Bridge tumbles on Nitro side
CHARLESTON, W.Va. -- A handful of VIPs got a front-row view when the remainder of the Dick Henderson Bridge was demolished at 10 a.m. today.
These folks were in a reserved area on Center Street in Nitro between the stoplight and the railroad tracks, said Carrie Bly, spokesperson for the West Virginia Division of Highways.
That was where Jessica Taylor, a 10-year-old third-grader at Nitro Elementary, flipped the switch to set off the blast. She was selected for the honor from among 400 applicants at Nitro's elementary schools.
State Transportation Secretary Paul Mattox was in the area along with Thomas "Frosty" Walls, a 92-year-old World War II veteran.
Nine additional elementary school children were selected by random drawing to be included in the VIP area to witness the historical event.

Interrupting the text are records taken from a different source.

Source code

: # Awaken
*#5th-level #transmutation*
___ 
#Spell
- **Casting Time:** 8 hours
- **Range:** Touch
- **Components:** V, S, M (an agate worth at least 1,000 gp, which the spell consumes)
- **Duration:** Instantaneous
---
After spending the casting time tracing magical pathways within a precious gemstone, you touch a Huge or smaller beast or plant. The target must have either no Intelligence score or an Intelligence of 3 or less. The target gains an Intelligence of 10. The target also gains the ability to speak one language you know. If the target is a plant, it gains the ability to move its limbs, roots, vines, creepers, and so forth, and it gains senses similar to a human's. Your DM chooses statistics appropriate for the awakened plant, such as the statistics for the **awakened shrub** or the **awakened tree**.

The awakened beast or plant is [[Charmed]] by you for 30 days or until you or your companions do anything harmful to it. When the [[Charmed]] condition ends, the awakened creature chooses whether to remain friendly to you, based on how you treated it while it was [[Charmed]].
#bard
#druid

The honorees are Holden Barry and Elizabeth Rucker from Cross Lanes Elementary; Logan Withrow from Rock Branch Elementary; and Brianne Adkins, Jordan Murphy, Ava Gunter, Aden Cook, William Craft and Anna Taylor, who is Jessica's twin sister, all from Nitro Elementary.
Nitro Mayor Dave Casebolt said the students filled out forms and the names were selected by random drawing at Tuesday's council meeting.

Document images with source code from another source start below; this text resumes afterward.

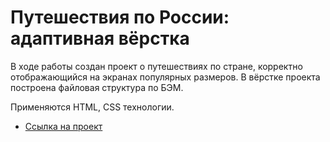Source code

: # Путешествия по России: адаптивная вёрстка

В ходе работы создан проект о путешествиях по стране, корректно отображающийся на экранах популярных размеров.
В вёрстке проекта построена файловая структура по БЭМ.

Применяются HTML, CSS технологии.

* [Ссылка на проект](https://zoyayakusheva.github.io/russian-travel/index.html)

The mayor called the local VFW asking for a World War II veteran to be included in the ceremony, and Walls was recommended.
"We are bridging the gap between our greatest generation and our youngest," Casebolt said. "They need to understand the sacrifices those guys made. Freedom is not free."
The public was encouraged to gather at St. Albans Roadside Park for the best view of the demolition, Bly said.
"That is really the best place," she said. "We are concerned that on the Nitro side, people could wander into an area that is not safe."
St. Albans officials handled the ceremony when their side of the bridge was demolished over the Kanawha River.
A large crowd gathered to see the St. Albans portion of the bridge brought down with explosives at 10 a.m. March 1.
For that event, St. Albans Mayor Dick Calloway selected three women to help him flip the detonator switch. They included Lorraine Henderson, wife of Dick Henderson, for whom the bridge was named; Margaret Bassett, who has written two history books about St. Albans; and Q.D. Woods, one of the area's "Rosies" who led the charge for a park honoring women who worked in factories during World War II. She is also believed to be one of the first women to walk across the bridge when it was completed 79 years ago.
The bridge is being removed to make way for a new and safer structure on the existing piers at an estimated cost of $23 million. Construction is targeted for completion by November.
Casebolt said residents are excited about the new bridge.
"It's actually a representation of Nitro and how we are moving forward along with the new bridge," he said.
A warning blast was sounded at 9:55 a.m. and again at 9:58 a.m. The detonation took place at 10 a.m.